* EXERCISE DESCRIPTION *
The records below are to be transcribed exactly, with the pictures removed.

=-=-=-=-=

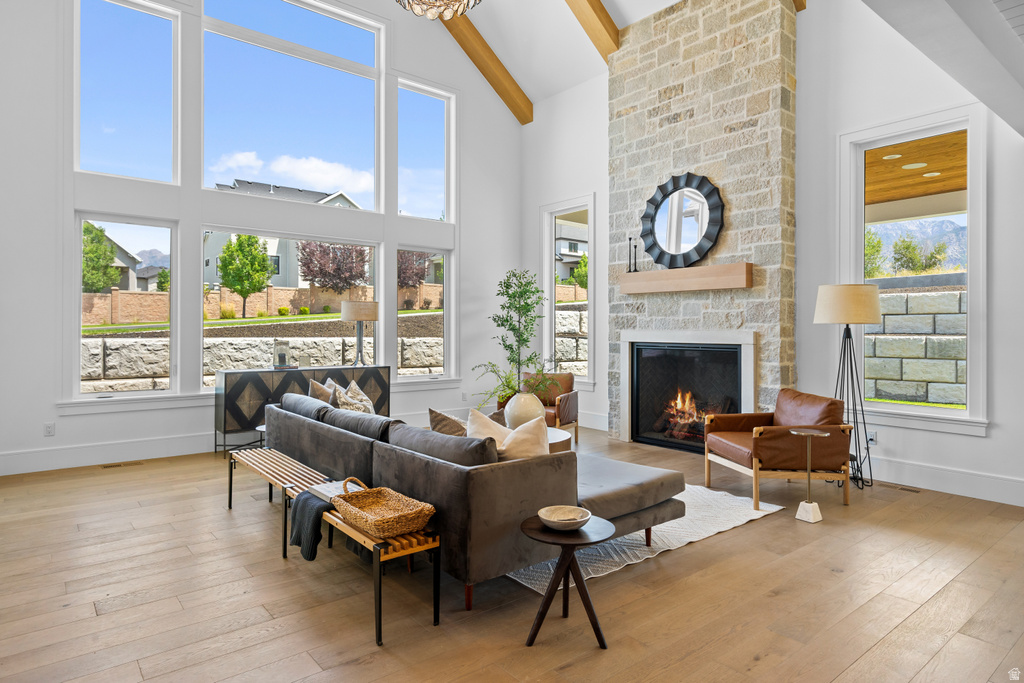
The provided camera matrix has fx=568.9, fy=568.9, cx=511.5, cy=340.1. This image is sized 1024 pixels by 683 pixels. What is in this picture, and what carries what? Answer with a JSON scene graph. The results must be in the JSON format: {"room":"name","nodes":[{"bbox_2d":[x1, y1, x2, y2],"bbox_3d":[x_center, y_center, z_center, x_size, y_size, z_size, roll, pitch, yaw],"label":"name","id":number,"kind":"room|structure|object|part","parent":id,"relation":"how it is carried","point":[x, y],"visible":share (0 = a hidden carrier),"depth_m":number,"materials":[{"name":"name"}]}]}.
{"room":"living room","nodes":[
{"label":"living room","id":0,"kind":"room"},
{"bbox_2d":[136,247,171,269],"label":"mountain","id":1,"kind":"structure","parent":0,"point":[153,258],"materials":[{"name":"stone"}]},
{"bbox_2d":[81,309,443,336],"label":"lawn","id":2,"kind":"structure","parent":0,"point":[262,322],"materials":[{"name":"green plant"}]},
{"bbox_2d":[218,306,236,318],"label":"shrub","id":3,"kind":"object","parent":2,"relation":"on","point":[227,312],"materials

=-=-=-=-=

* ANSWER *
The provided camera matrix has fx=568.9, fy=568.9, cx=511.5, cy=340.1. This image is sized 1024 pixels by 683 pixels. What is in this picture, and what carries what? Answer with a JSON scene graph. The results must be in the JSON format: {"room":"name","nodes":[{"bbox_2d":[x1, y1, x2, y2],"bbox_3d":[x_center, y_center, z_center, x_size, y_size, z_size, roll, pitch, yaw],"label":"name","id":number,"kind":"room|structure|object|part","parent":id,"relation":"how it is carried","point":[x, y],"visible":share (0 = a hidden carrier),"depth_m":number,"materials":[{"name":"name"}]}]}.
{"room":"living room","nodes":[
{"label":"living room","id":0,"kind":"room"},
{"bbox_2d":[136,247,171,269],"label":"mountain","id":1,"kind":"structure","parent":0,"point":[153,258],"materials":[{"name":"stone"}]},
{"bbox_2d":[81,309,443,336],"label":"lawn","id":2,"kind":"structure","parent":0,"point":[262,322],"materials":[{"name":"green plant"}]},
{"bbox_2d":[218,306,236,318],"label":"shrub","id":3,"kind":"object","parent":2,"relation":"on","point":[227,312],"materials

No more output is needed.